Each line in the entries that has the word "lines" has to be copied.
■ ■ ■ ■ ■ ■ ■
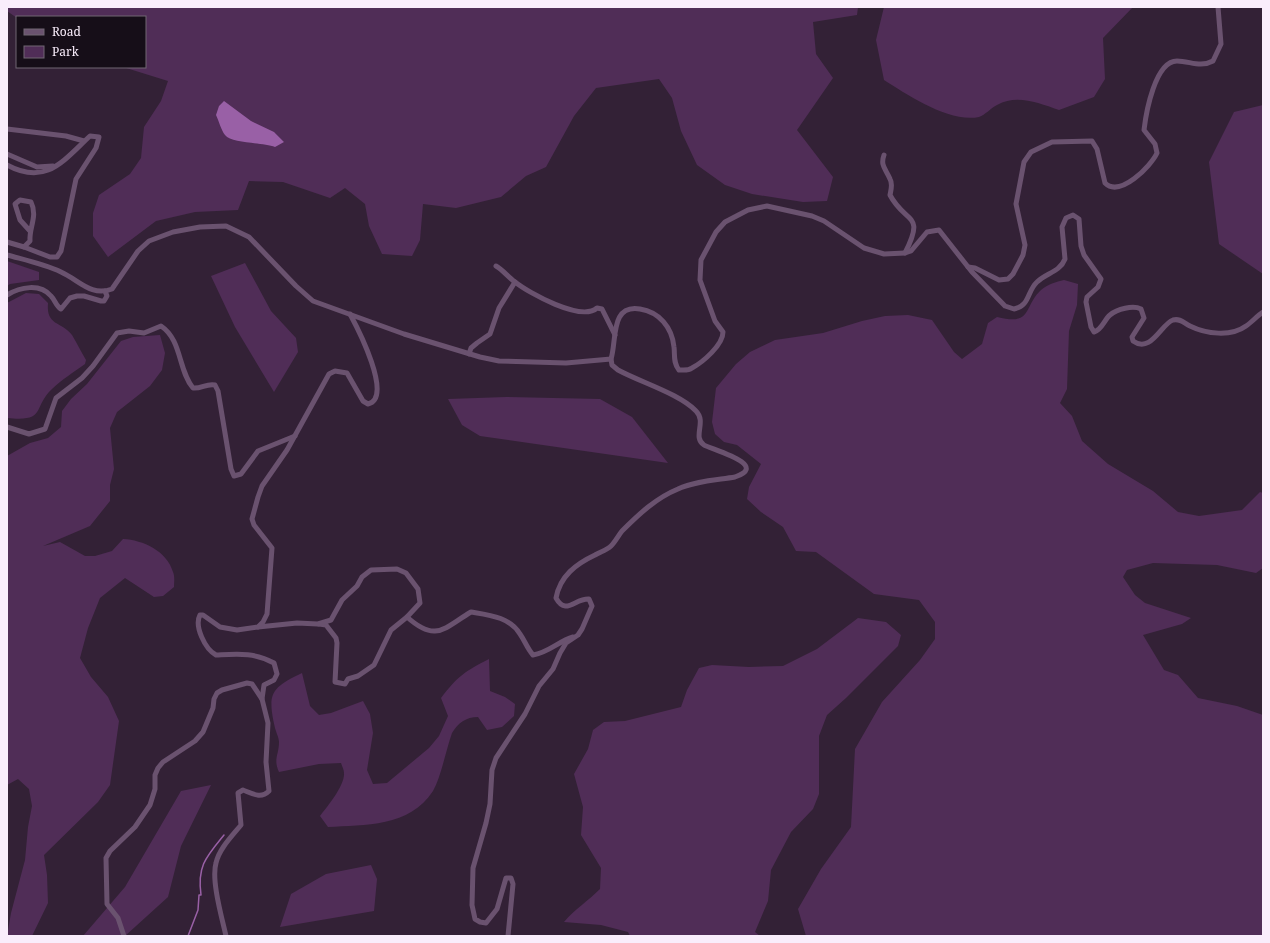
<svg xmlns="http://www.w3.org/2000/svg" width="1270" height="943" viewBox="0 0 1270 943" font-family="'Noto Serif',serif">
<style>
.green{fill:#502d57}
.water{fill:#9960a6}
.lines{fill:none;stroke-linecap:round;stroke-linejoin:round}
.stream{stroke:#9960a6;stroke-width:1.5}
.street{stroke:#6a526f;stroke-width:5}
</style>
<rect width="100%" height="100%" fill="#332136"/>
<g class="green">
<path d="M7,7H858L857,15L813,22L816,54L833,78L797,130L833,177L827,201L803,202L752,194L725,185L697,165L681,131L672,98L659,79L596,88L574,116L546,167L526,176L501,197L456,208L423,204L420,240L412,256L382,254L369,226L365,204L345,188L330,198L283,182L249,181L238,210L195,212L156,221L108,257L93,236V213L99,195L130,174L141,158L144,127L161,101L168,81L123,67H145V17L17,18L7,11Z"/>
<path d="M884,7H1133L1103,38L1105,79L1094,97L1059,110C1038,103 1017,94 997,105C991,108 985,115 979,117C949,123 908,95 884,80L876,40Z"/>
<path d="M1263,105V274L1219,244L1209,162L1234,112Z"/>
<path d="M7,261L39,272V280L10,284L7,286Z"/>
<path d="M245,263L271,311L296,338L298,352L274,392L235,327L211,276Z"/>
<path d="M1064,280L1078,284L1077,305L1069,331L1067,389L1060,403L1072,416L1082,441L1108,464L1153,491L1178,512L1199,516L1242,510L1260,492L1263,493V568L1256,573L1217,565L1153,563L1127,570L1123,577L1135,595L1145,603L1191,618L1182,624L1143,635L1164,670L1178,675L1198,698L1237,706L1263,715V936H806L798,909L821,869L851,827L855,749L882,702L920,660L935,639V622L919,600L874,594L816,552L796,551L783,527L761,512L747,499L749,487L761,464L737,445L724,442L715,434L712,422L716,388L736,364L750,352L775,340L823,333L862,321L885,316L908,315L932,320L954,352L962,359L982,344L988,323L997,317C1033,326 1023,307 1041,290C1048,284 1056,282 1064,280Z"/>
<path d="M26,293L39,294L48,303C46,326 61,321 72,335C77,343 81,352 86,360L85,364C74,372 61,380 52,389C32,408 47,422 7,418V303Z"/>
<path d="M160,335L165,353L162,370L150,386L117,412L110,428L114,469L110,485V501L90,526L43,546L60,542L85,556H95L112,551L123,539C143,540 167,551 173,572C175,576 174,583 174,587L163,596L154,597L125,578L100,598L88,628L80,658L91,677L108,697L119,721L110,785L98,802L44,855L47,875L48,903L32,936H7L11,913L25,860L28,827L32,806L29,789L18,779L7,785V456L30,443L48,438L61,427L62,411L71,399L87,384L121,341L133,337Z"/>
<path d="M506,397L600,399L632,417L668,463L480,436L462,425L448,399Z"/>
<path d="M858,618L886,622L901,635L898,646L846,698L827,715L819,736V794L813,809L791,832L771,870L768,901L755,932L760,936H630L628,932L601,925L564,922C575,909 588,901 600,889L601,868L581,835L583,807L574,774L588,749L593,730L604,722L625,721L681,707L687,690L699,668L712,665L749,667L783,666L817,649Z"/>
<path d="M489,659L490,691L505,697L515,704L514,716L502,727L487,730L478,717C466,717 458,723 452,733C446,750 441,777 433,791C410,827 364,825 328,827L320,816C328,806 345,785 344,773C344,770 342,766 341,763L319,764L279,772C273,759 279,755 279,742C279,738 276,732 275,728C267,693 271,688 302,673L310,706L319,715L331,713L363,701L370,714L373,733L367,770L373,784L387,783L429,748L439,736L448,716L441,698C457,677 465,671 489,659Z"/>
<path d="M211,785L181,846L168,897L125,936H83L125,887L181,791Z"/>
<path d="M371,865L377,879L374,911L280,927L291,894L326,874Z"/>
</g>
<path class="water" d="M224,101L251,121L274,132L284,142L275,147C263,142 232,144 225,135C221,130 219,121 216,115L219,106Z"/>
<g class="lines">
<path class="stream" d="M188,936L198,910L199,895H201C197,866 206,857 224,835"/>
<g class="street">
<path d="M7,129L66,136L84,141"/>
<path d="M7,154L37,167L53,166"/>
<path d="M884,155C880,166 886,169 890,179C893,184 891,190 890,195C905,224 926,212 905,253"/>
<path d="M7,165C46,186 63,161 90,136L99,137L96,148L76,179L61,251L57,257H50L24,247"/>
<path d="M7,242L24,247L30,241C29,227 38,216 31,202L20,200L15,204L20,220L30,231"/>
<path d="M7,255C25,260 44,264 61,272C79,280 91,297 112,289L138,251L149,241L173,232L200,227L226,226L249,237L296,286L313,301L404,334L480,357L499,361L566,363L611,359"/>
<path d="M496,266C503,270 508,277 515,282C529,293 581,322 597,308L602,309L615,335"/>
<path d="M968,267L975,268L999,280L1008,279L1013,274L1023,255L1025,245L1016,204L1024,162L1031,152L1052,142L1092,141L1097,149L1105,183C1120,198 1151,166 1157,153L1155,144L1144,130C1146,113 1155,61 1177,61C1190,61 1200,68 1213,61L1221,44L1218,7"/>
<path d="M7,295C20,287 40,283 51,296C55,300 56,306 61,309L70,298L77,296H84L101,301H104L107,296L105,291"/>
<path d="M469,354L471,348L477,343L490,334L499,308L515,282"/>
<path d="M7,427L29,434L45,429L56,398L82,378L93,366L117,333L129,331L144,333L161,326C182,340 178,370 193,388C201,389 207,383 215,385L218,391L231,469L234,476L241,474L258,451L295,436"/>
<path d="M319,624L326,625L336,638L337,643L335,682L345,684L348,679L358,676L374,665L391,630L407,617"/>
<path d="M258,627L297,623L318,624L331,620L342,600L357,586L362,577L371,570L397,569L406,573L418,589L420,603L407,617C436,643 444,628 471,612C489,615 510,617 520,634C525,641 527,648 533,655C548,653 559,641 573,637"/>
<path d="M262,699L264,685L274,680L277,674L274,663C254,652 237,654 216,655C205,649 194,626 200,615H203L220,627L237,630L258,627L263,622L267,614L272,548L254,525L252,519L258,497L262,486L287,450L329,374L335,371L347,373L363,401L368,404C394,398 357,327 350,314"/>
<path d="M124,936L118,918L107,904L106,858L110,851L135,827L150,805L155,789V775L158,768L163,762L195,741L203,732L213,708L214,699L217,693L222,690L247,683L252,684L262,699L268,723L266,762L269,791C261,799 253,794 243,790L238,793L241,825C232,836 219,849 216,863C211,880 222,918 226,936"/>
<path d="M508,936L513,884L511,878H506L497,909L486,923L480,922L475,919L472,905L473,868L486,823L490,804L492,770L496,758L525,714L539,686L553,669L560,653L566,643L578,635L582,629L592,606L589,599C575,598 566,616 556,598C560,576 576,564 595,555C600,552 607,550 611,546C615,542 618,536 622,531C639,514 656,498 678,489C695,481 717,480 735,477C771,465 710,449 704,445C692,437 707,422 696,411C680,394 640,382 618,370L612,365L611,359C617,340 610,304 640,309C659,312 672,327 674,347C675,355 673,363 679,370C684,370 688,371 692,368C703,362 723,345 723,332L715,321L700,280L701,260L716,232L725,222L748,210L767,206L812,216L824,221L864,248L884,254L905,253L911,251L927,232L939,230L972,272L1005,306L1014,309C1030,306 1027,291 1037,282C1046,273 1060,272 1065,259L1062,227L1066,218L1073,215L1079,219L1081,246L1084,255L1101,279L1098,287L1087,297L1086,302L1091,327L1094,332C1102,330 1104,320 1110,315C1117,309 1133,305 1141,309L1144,318L1132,337L1133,341C1151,354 1161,324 1173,320C1180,318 1184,323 1190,326C1206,334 1231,337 1246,326C1252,322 1257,316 1263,312"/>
</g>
</g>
<rect width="1270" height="943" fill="none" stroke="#f9edfb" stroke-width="16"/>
<rect x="16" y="16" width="130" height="52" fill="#160e18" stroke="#716773"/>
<rect x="24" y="29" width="20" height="6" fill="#6a526f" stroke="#716773"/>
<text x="52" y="36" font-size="12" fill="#f9edfb">Road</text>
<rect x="24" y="46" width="20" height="12" fill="#502d57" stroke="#716773"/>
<text x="52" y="56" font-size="12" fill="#f9edfb">Park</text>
</svg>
■ ■ ■ ■ ■ ■ ■
### Expected answer
.lines{fill:none;stroke-linecap:round;stroke-linejoin:round}
<g class="lines">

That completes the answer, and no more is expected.